Saturday, September 3, 2011

more coincidences

Driving home from the Salt Lake City airport last night, I was treated to a radio interview from 2004 with Doug Snow, a well-known Utah artist and professor who retired to the Torrey/Capitol Reef area and lived about five miles from my home. Doug died in a car accident two years ago, at age 82. I knew him, though not as well as I would have liked, and I shared a few conversations about art with him. A retrospective of his work just opened in Salt Lake City, hence the re-broadcast of the interview.

To hear Doug's voice and words while driving (somewhat wearily) home from the Wisconsin trip at first seemed to be a delightful coincidence. But soon the content of his remarks resonated so deeply that they seemed to be an end-note to the experience of this past week, another serendipitous occurrence of the muse's message.
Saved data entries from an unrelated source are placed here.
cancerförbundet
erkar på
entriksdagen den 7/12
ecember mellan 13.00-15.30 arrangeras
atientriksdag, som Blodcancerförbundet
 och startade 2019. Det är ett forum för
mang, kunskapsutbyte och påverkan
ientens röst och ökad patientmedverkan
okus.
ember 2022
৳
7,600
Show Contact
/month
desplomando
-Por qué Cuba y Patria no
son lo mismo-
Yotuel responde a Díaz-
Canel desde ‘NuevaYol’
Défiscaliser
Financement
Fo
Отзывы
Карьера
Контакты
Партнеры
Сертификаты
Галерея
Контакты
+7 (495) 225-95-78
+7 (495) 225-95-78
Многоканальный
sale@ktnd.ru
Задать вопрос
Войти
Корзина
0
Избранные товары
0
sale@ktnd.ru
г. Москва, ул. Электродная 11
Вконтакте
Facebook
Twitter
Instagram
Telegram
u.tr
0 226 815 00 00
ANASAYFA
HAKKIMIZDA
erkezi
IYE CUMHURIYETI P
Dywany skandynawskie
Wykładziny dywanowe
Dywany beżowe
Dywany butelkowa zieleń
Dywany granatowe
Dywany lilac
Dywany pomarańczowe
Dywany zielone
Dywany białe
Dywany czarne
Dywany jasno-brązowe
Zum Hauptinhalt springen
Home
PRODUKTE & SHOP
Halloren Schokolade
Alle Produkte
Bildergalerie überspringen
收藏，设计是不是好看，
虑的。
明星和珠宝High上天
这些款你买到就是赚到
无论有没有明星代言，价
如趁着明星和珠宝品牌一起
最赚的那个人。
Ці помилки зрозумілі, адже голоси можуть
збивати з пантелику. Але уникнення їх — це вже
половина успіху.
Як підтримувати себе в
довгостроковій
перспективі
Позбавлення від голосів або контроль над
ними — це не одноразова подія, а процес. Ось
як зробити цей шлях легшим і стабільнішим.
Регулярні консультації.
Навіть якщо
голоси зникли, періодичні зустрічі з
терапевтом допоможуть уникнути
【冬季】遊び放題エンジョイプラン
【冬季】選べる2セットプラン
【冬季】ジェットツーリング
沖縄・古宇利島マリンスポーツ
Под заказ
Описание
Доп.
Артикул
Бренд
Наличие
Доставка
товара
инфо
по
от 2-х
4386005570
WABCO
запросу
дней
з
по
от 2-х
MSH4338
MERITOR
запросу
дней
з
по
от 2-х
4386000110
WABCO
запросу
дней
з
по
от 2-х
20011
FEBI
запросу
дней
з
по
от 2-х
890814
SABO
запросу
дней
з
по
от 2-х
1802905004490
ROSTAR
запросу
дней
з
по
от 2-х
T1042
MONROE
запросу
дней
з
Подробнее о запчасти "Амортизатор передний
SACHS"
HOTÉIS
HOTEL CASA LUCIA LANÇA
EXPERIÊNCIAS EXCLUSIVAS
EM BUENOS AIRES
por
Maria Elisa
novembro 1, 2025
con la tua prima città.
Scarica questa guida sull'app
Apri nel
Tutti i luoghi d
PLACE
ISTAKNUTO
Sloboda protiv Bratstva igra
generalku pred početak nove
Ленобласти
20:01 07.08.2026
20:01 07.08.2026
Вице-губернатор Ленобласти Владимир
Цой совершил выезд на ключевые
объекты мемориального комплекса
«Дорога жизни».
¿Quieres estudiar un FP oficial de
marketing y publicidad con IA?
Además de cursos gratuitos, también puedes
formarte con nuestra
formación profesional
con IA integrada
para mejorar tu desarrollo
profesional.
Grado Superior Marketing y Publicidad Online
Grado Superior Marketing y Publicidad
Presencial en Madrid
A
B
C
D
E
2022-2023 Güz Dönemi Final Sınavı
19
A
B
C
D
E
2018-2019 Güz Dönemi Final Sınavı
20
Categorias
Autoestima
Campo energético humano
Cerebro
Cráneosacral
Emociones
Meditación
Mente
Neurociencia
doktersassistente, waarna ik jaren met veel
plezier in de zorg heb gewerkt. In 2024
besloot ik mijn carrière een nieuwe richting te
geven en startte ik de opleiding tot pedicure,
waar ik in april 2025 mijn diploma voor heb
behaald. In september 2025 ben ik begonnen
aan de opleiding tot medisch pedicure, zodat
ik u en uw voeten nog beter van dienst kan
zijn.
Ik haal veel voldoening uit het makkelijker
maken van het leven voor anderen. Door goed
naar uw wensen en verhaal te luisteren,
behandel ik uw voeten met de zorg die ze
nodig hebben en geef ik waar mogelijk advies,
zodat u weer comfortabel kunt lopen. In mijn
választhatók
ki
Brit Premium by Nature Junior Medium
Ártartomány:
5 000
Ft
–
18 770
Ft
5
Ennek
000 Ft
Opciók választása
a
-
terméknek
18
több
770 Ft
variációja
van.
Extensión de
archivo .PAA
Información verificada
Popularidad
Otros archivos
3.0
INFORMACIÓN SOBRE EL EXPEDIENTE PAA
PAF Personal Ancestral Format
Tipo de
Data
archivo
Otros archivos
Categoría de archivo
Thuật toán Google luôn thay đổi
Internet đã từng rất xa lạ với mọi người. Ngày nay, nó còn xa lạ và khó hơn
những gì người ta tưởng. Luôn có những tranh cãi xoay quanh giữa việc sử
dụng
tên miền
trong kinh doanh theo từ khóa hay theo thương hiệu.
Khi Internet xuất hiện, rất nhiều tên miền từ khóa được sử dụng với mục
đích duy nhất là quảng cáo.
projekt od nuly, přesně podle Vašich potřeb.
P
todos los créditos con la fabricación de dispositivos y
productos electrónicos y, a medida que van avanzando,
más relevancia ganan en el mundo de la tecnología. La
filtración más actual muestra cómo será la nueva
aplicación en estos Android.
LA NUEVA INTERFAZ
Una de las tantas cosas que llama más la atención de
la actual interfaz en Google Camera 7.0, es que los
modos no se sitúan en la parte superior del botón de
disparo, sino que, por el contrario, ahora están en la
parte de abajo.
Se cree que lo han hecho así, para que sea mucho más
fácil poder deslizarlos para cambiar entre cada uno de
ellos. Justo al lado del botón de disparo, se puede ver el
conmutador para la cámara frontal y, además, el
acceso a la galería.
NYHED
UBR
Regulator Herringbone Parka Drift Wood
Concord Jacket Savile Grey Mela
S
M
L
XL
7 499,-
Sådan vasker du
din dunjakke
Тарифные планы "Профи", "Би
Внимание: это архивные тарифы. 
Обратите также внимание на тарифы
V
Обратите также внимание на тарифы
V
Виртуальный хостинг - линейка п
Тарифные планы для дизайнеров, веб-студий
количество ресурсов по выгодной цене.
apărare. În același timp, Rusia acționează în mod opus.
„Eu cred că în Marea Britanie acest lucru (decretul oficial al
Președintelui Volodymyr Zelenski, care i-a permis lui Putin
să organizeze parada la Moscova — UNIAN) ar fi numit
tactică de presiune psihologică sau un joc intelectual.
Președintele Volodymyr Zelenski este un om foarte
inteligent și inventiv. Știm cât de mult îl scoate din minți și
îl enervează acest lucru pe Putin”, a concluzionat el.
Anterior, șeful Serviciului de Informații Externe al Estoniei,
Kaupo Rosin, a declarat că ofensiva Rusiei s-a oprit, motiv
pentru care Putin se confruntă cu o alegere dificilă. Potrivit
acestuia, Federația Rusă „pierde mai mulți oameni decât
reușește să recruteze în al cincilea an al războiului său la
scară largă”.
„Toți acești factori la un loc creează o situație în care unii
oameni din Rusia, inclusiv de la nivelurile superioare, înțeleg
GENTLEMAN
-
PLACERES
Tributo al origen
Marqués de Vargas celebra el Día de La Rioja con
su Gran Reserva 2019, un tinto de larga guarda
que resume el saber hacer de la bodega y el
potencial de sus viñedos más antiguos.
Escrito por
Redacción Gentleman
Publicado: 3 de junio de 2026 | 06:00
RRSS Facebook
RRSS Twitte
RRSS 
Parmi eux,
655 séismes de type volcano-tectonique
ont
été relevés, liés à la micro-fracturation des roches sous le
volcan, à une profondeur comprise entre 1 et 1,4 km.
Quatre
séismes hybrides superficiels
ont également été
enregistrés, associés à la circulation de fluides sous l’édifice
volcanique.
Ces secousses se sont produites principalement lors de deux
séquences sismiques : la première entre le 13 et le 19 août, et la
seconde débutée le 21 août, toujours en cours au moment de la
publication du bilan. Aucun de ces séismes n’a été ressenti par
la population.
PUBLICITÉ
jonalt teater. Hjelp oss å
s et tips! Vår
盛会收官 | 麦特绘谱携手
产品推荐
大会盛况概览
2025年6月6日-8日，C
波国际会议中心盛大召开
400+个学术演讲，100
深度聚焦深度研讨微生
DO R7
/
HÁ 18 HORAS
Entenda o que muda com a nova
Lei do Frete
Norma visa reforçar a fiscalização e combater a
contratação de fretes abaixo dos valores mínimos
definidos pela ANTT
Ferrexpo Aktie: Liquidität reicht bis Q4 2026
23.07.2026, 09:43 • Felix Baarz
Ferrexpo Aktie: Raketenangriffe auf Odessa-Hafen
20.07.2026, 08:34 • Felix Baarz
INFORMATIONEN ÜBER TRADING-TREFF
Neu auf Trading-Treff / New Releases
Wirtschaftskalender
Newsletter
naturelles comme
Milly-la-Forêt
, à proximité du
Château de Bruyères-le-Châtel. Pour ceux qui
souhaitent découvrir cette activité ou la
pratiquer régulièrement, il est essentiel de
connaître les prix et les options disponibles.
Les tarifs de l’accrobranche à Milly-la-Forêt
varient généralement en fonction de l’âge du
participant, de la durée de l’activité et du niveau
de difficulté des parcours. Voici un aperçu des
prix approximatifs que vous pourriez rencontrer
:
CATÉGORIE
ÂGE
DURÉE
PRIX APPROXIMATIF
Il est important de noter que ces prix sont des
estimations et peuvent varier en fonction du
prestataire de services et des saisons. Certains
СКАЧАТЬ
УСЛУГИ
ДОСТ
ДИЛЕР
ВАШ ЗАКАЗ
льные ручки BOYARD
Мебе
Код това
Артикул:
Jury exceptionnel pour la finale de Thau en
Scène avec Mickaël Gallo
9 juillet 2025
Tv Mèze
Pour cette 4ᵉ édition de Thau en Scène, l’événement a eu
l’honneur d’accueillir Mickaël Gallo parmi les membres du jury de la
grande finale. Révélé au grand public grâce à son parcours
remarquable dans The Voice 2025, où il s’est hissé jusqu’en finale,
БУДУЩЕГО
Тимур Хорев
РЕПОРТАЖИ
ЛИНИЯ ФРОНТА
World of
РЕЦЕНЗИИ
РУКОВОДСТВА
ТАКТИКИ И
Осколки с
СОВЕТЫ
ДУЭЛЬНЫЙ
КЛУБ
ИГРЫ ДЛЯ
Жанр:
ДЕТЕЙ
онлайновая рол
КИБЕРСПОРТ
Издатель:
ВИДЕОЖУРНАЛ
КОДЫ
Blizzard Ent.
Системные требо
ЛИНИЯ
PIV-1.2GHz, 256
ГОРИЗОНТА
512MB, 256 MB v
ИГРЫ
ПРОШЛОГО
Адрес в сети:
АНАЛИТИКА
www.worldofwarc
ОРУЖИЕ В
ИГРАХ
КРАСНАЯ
Doug was deeply tied to the land here, and often cited the Cockscomb, a local geological landmark, as his muse. His paintings often referenced it (the image above is of his Cockscomb near Teasdale, 1985), and usually elicited strong reactions from viewers. In the interview, Doug spoke about the many artists who come to this area to render the landscape. From his perspective, most results lack something, because they don't convey emotion. He said, "“the landscape down here can be anything you want it to be,” that it “helps you to express whoever or whatever you feel that you are at that time.”

Doug believed that the role of the artist is to use the tools of the trade to translate one's own thoughts and feelings into art.  Rather than simply paint what you see (which, Doug said, is usually what has already been painted), “I think it’s great to take on stuff…without any preconceptions, just let it do something, let it bring something out of you, and then take that, using the landscape as a reference.” The landscape itself can have a profound influence, but the artist should still try to find his- or herself in the material. 

Finally, he spoke about curiosity being key to the process, because it leads to the unexpected and to surprise. “If I begin a painting, and I’m not surprised at the result, then all I've done is illustrate some vague idea I had in the first place.” “Improvisation plays a powerful role in what I do.  When in doubt, I improvise, and out of that comes something I can grab hold of and intensify, that becomes the finished product.” I felt as though he were speaking directly to me, reinforcing my recent realization that my aim is to portray not just the land itself but my feelings about it, and to let improvisation occur.